京都の町には今でもたくさんの京町屋(100年以上前に建てられた古い家)があります。私の知り合いにも町屋に住んでいる人がいます。京都の町屋を「うなぎの寝床」と呼ばれているのは間口が狭くて、奥行きが深い特徴があるからです。
では、なぜそのような特徴になっったかと言うと、昔は間口の幅で税金が決められていたそうです。そこで京都の人は考えて間口を狭く奥行きを深くして節約したのが理由の一つです。
もう一つの理由としては、間口を狭くすることによって、店の数が増え、にぎやかに見えるようにしたとも言われております。
実際に入ると思っているより奥深いですよ。私が知っているとこで40mぐらいはあります。もっとふかいとこもあると思います。
町屋にこされている工夫
京町屋に入ってみると大体、奥まで続く通路があります。そこに「おくどさん(かまど)」「はしり(流し)」井戸などがあります。この通路に沿って表から「店→客間→中庭→座敷→奥庭」となっております。どこも大体この中庭(いつも坪庭と呼んでいる)がどこの家にもあります。客間では、この坪庭を見ながら接待が出来るようになっています。坪庭の奥の座敷が「よめかくし」と言われている生活スペース(プライベートルーム)になっています。

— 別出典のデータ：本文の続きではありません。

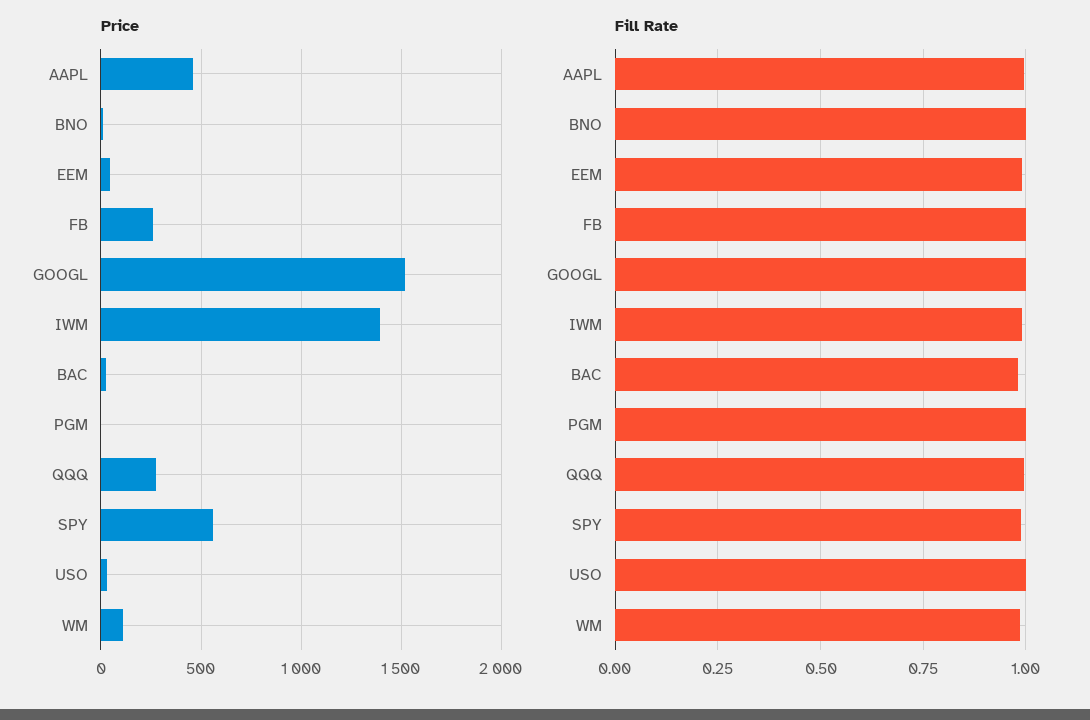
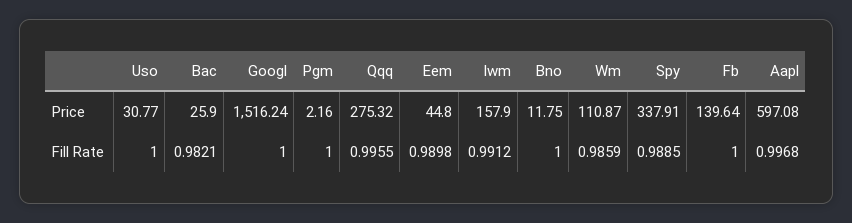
  {
    "Price": {
-     "AAPL": 450,
+     "AAPL": 597.08,
      "BNO": 11.75,
      "EEM": 44.8,
-     "FB": 250,
+     "FB": 139.64,
      "GOOGL": 1516.24,
-     "IWM": 1400,
+     "IWM": 157.9,
      "BAC": 25.9,
      "PGM": 2.16,
      "QQQ": 275.32,
-     "SPY": 550,
+     "SPY": 337.91,
      "USO": 30.77,
      "WM": 110.87
    },
    "Fill Rate": {
      "AAPL": 0.9968,
      "BNO": 1,
      "EEM": 0.9898,
      "FB": 1,
      "GOOGL": 1,
      "IWM": 0.9912,
      "BAC": 0.9821,
      "PGM": 1,
      "QQQ": 0.9955,
      "SPY": 0.9885,
      "USO": 1,
      "WM": 0.9859
    }
  }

家の外にも様々な工夫がされております。表の窓には「格子」があり、これは家の中に明かりを入れるためと風通しをよくするためにつけられております。そして外側からは見えにくいという特徴もあります。
「犬矢来(いぬやらい)」というものもあります。これは家の表にある竹で作った囲いのようなもので、泥はねや泥棒除けに一役買っております。なぜ犬矢来という名前になったかと言うと、家におしっこをかける犬を追っ払うという言葉「犬をやらう」という言葉から「いぬやらい」という名前になったようです。京都の人は家が汚れるのを嫌ったのですね。

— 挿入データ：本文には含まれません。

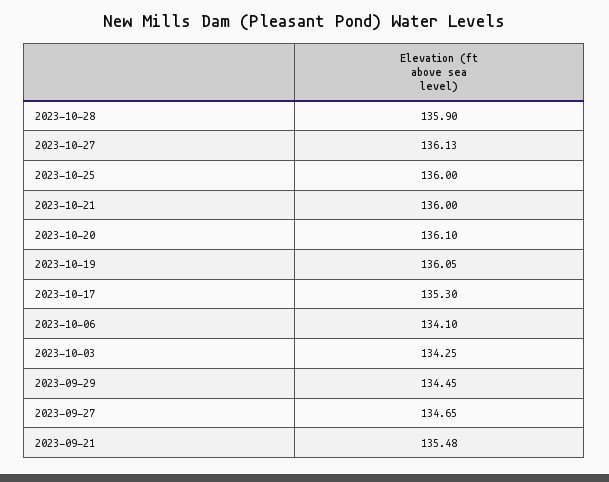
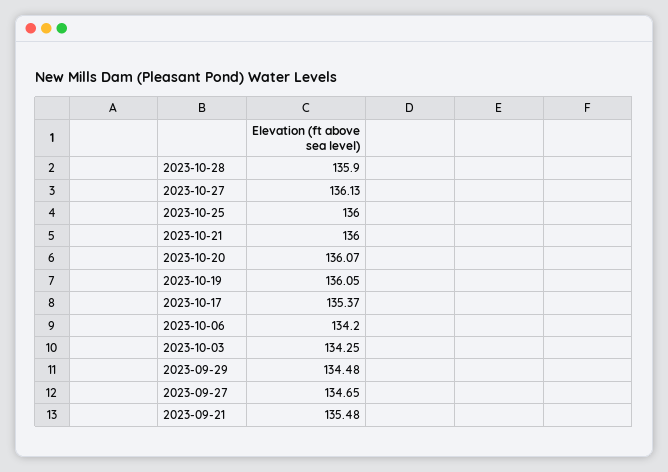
  {
    "2023-10-28": 135.9,
    "2023-10-27": 136.13,
    "2023-10-25": 136,
    "2023-10-21": 136,
-   "2023-10-20": 136.1,
+   "2023-10-20": 136.07,
    "2023-10-19": 136.05,
-   "2023-10-17": 135.3,
+   "2023-10-17": 135.37,
-   "2023-10-06": 134.1,
+   "2023-10-06": 134.2,
    "2023-10-03": 134.25,
-   "2023-09-29": 134.45,
+   "2023-09-29": 134.48,
    "2023-09-27": 134.65,
    "2023-09-21": 135.48
  }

家と家の間に立つ壁「卯建(うだつ)」も特徴の一つです。卯建は古くは一軒の独立を表す象徴だったようですが、この壁に漆を塗ったりすることで防火壁や延焼防止の為に作るようになっていきました。
家の屋根を見ると瓦の上に守り神のような置物が置いてあります。これは「鍾馗さん」という魔除けみたいなものです。これは今でも多くの家に上がってる地区があります。銀閣寺の参道の家や、二年坂、三年坂などの家の屋根を見ていただくと置いてあります。
夏こそが見せ場、京町屋の工夫!!
はっきり言って京都の夏は暑いです。どこの南国よりも嫌な暑さがあります。だって盆地だから…。でも、そんな蒸し暑い土地京都を少しでも心地よく過ごすために、町屋も工夫をしてきたようです。
梅雨の時期になると衣替えをするシーズンになります。京町屋も衣替えをする時期に入ります。畳の上に籐で出来た敷物を敷いたり、障子や襖(ふすま)を葦戸(よしど)や簾(すだれ)に変えたりします。籐や葦は肌触りがひんやりと心地よく見た目にも涼しそうな感じがします。そして表にはすだれや葦簀が立てかけられたり、つるしたりしています。葦簀が出てきたら夏って感じがしますね。
最近はあまりなくなってきましたが、子供のころは、よく夕涼みをしたものです。夕方になると近所中が表に水をまき、そして床几(しょうぎ)をだしてしばしの談笑でした。今から考えたら親とかもあんな時間よく有ったなーと思います。
まとめ
京都の町もだんだん町屋が減ってきましたが、美観地区が多いせいかやはりずっと受け継いでいる家も多くあります。町中にも町屋を改造してのカフェやホテル(民泊)などもあり、観光に来られた方も京町屋を体験することが出来ると思います。先代の知恵と工夫を引き続き残していって欲しいものです。